The fact that she’d rather make sure to not make anyone upset in the city with any of her actions than actually step on any toes to make real change.

She’s trying to get the ‘Mayor’ title on her CV without doing any of the work, without actually having any impact on the city, because having an impact you involve making some people upset.

She’s pretty obviously trying to leverage her US Attorney tenure into politics, with this as a first step. Look at how little she’s done for the city, and try to tell me she actually cares about changing this city at all.
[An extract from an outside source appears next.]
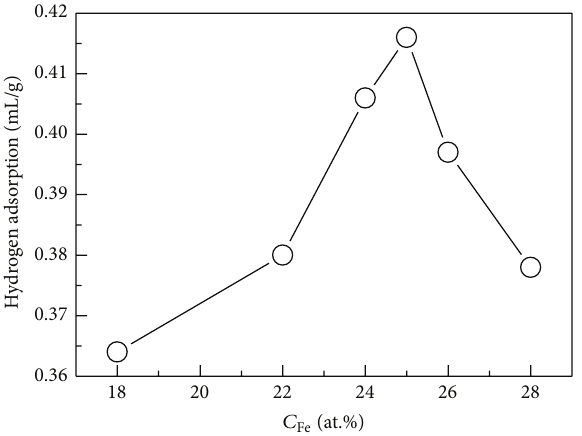
Figure 8: The curves of the quantity of hydrogen adsorption per gram for the ordered Ni 3 Fe powder versus Fe stoichiometry.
If she cared about the city at all, she’d be doing real things, even if they weren’t things I agreed with. Instead, she’s doing her damndest to mosey through without making any waves, and move on to whatever aspirations she has. Good riddance.

Shelly
Shelly
4 years ago

Unfortunately a lot of lip service by the Mayor. There are no foot patrols in any parts of downtown or neighborhoods. People aren’t afraid of Police any longer because they aren’t visible and they seem to have been stripped of their authority. So what good are they if criminals don’t respect the presence of Police? I guess that is what some people want. Personally I think folks should be slightly intimidated by cops. Doesn’t mean we need to accept abusive cops, but lets be realistic. Most cops are hard working loyal public servants.

RWK
RWK
4 years ago
Reply to  Shelly

Well-said!

Getoveryourself
Getoveryourself
4 years ago

I never see the bike patrols anymore. I remember they were a regular thing, especially on Friday and Saturday nights.

Travis
Travis
4 years ago

I live a block away and have seen exactly 0 police officers in the neighborhood before and after the shooting.

Rosemary
Rosemary
4 years ago
Reply to  Travis

I’m really sorry I voted for Jenny jerk in. She said she would have open door policy she’d work for the people that she was for us it’s all a bunch of Lies. You can’t even get through anyone in her office to be able to schedule an appointment with her. I doubt even if she saw this note that she’d even make an attempt to contact me or anybody else that would be interested in meeting her. Ask her about the conditions of the Lehigh Abbey Lincoln Apartments . How many people have overdosed due to opiates alcoholism poisoning and recently a rate that happened in the building. She finally after nearly three years got the security guard there. I tried to talk to Sharon Lee at Lehigh apartments and said that something like this would happen before long someone would get injured and or killed but nobody paid attention thank God I got out of there. I never wanted anything to do with Lee hi at all. I believe that they’re into it for the money and that’s it. They do not take care of their properties. You can ask anyone that lives there how unhappy they are.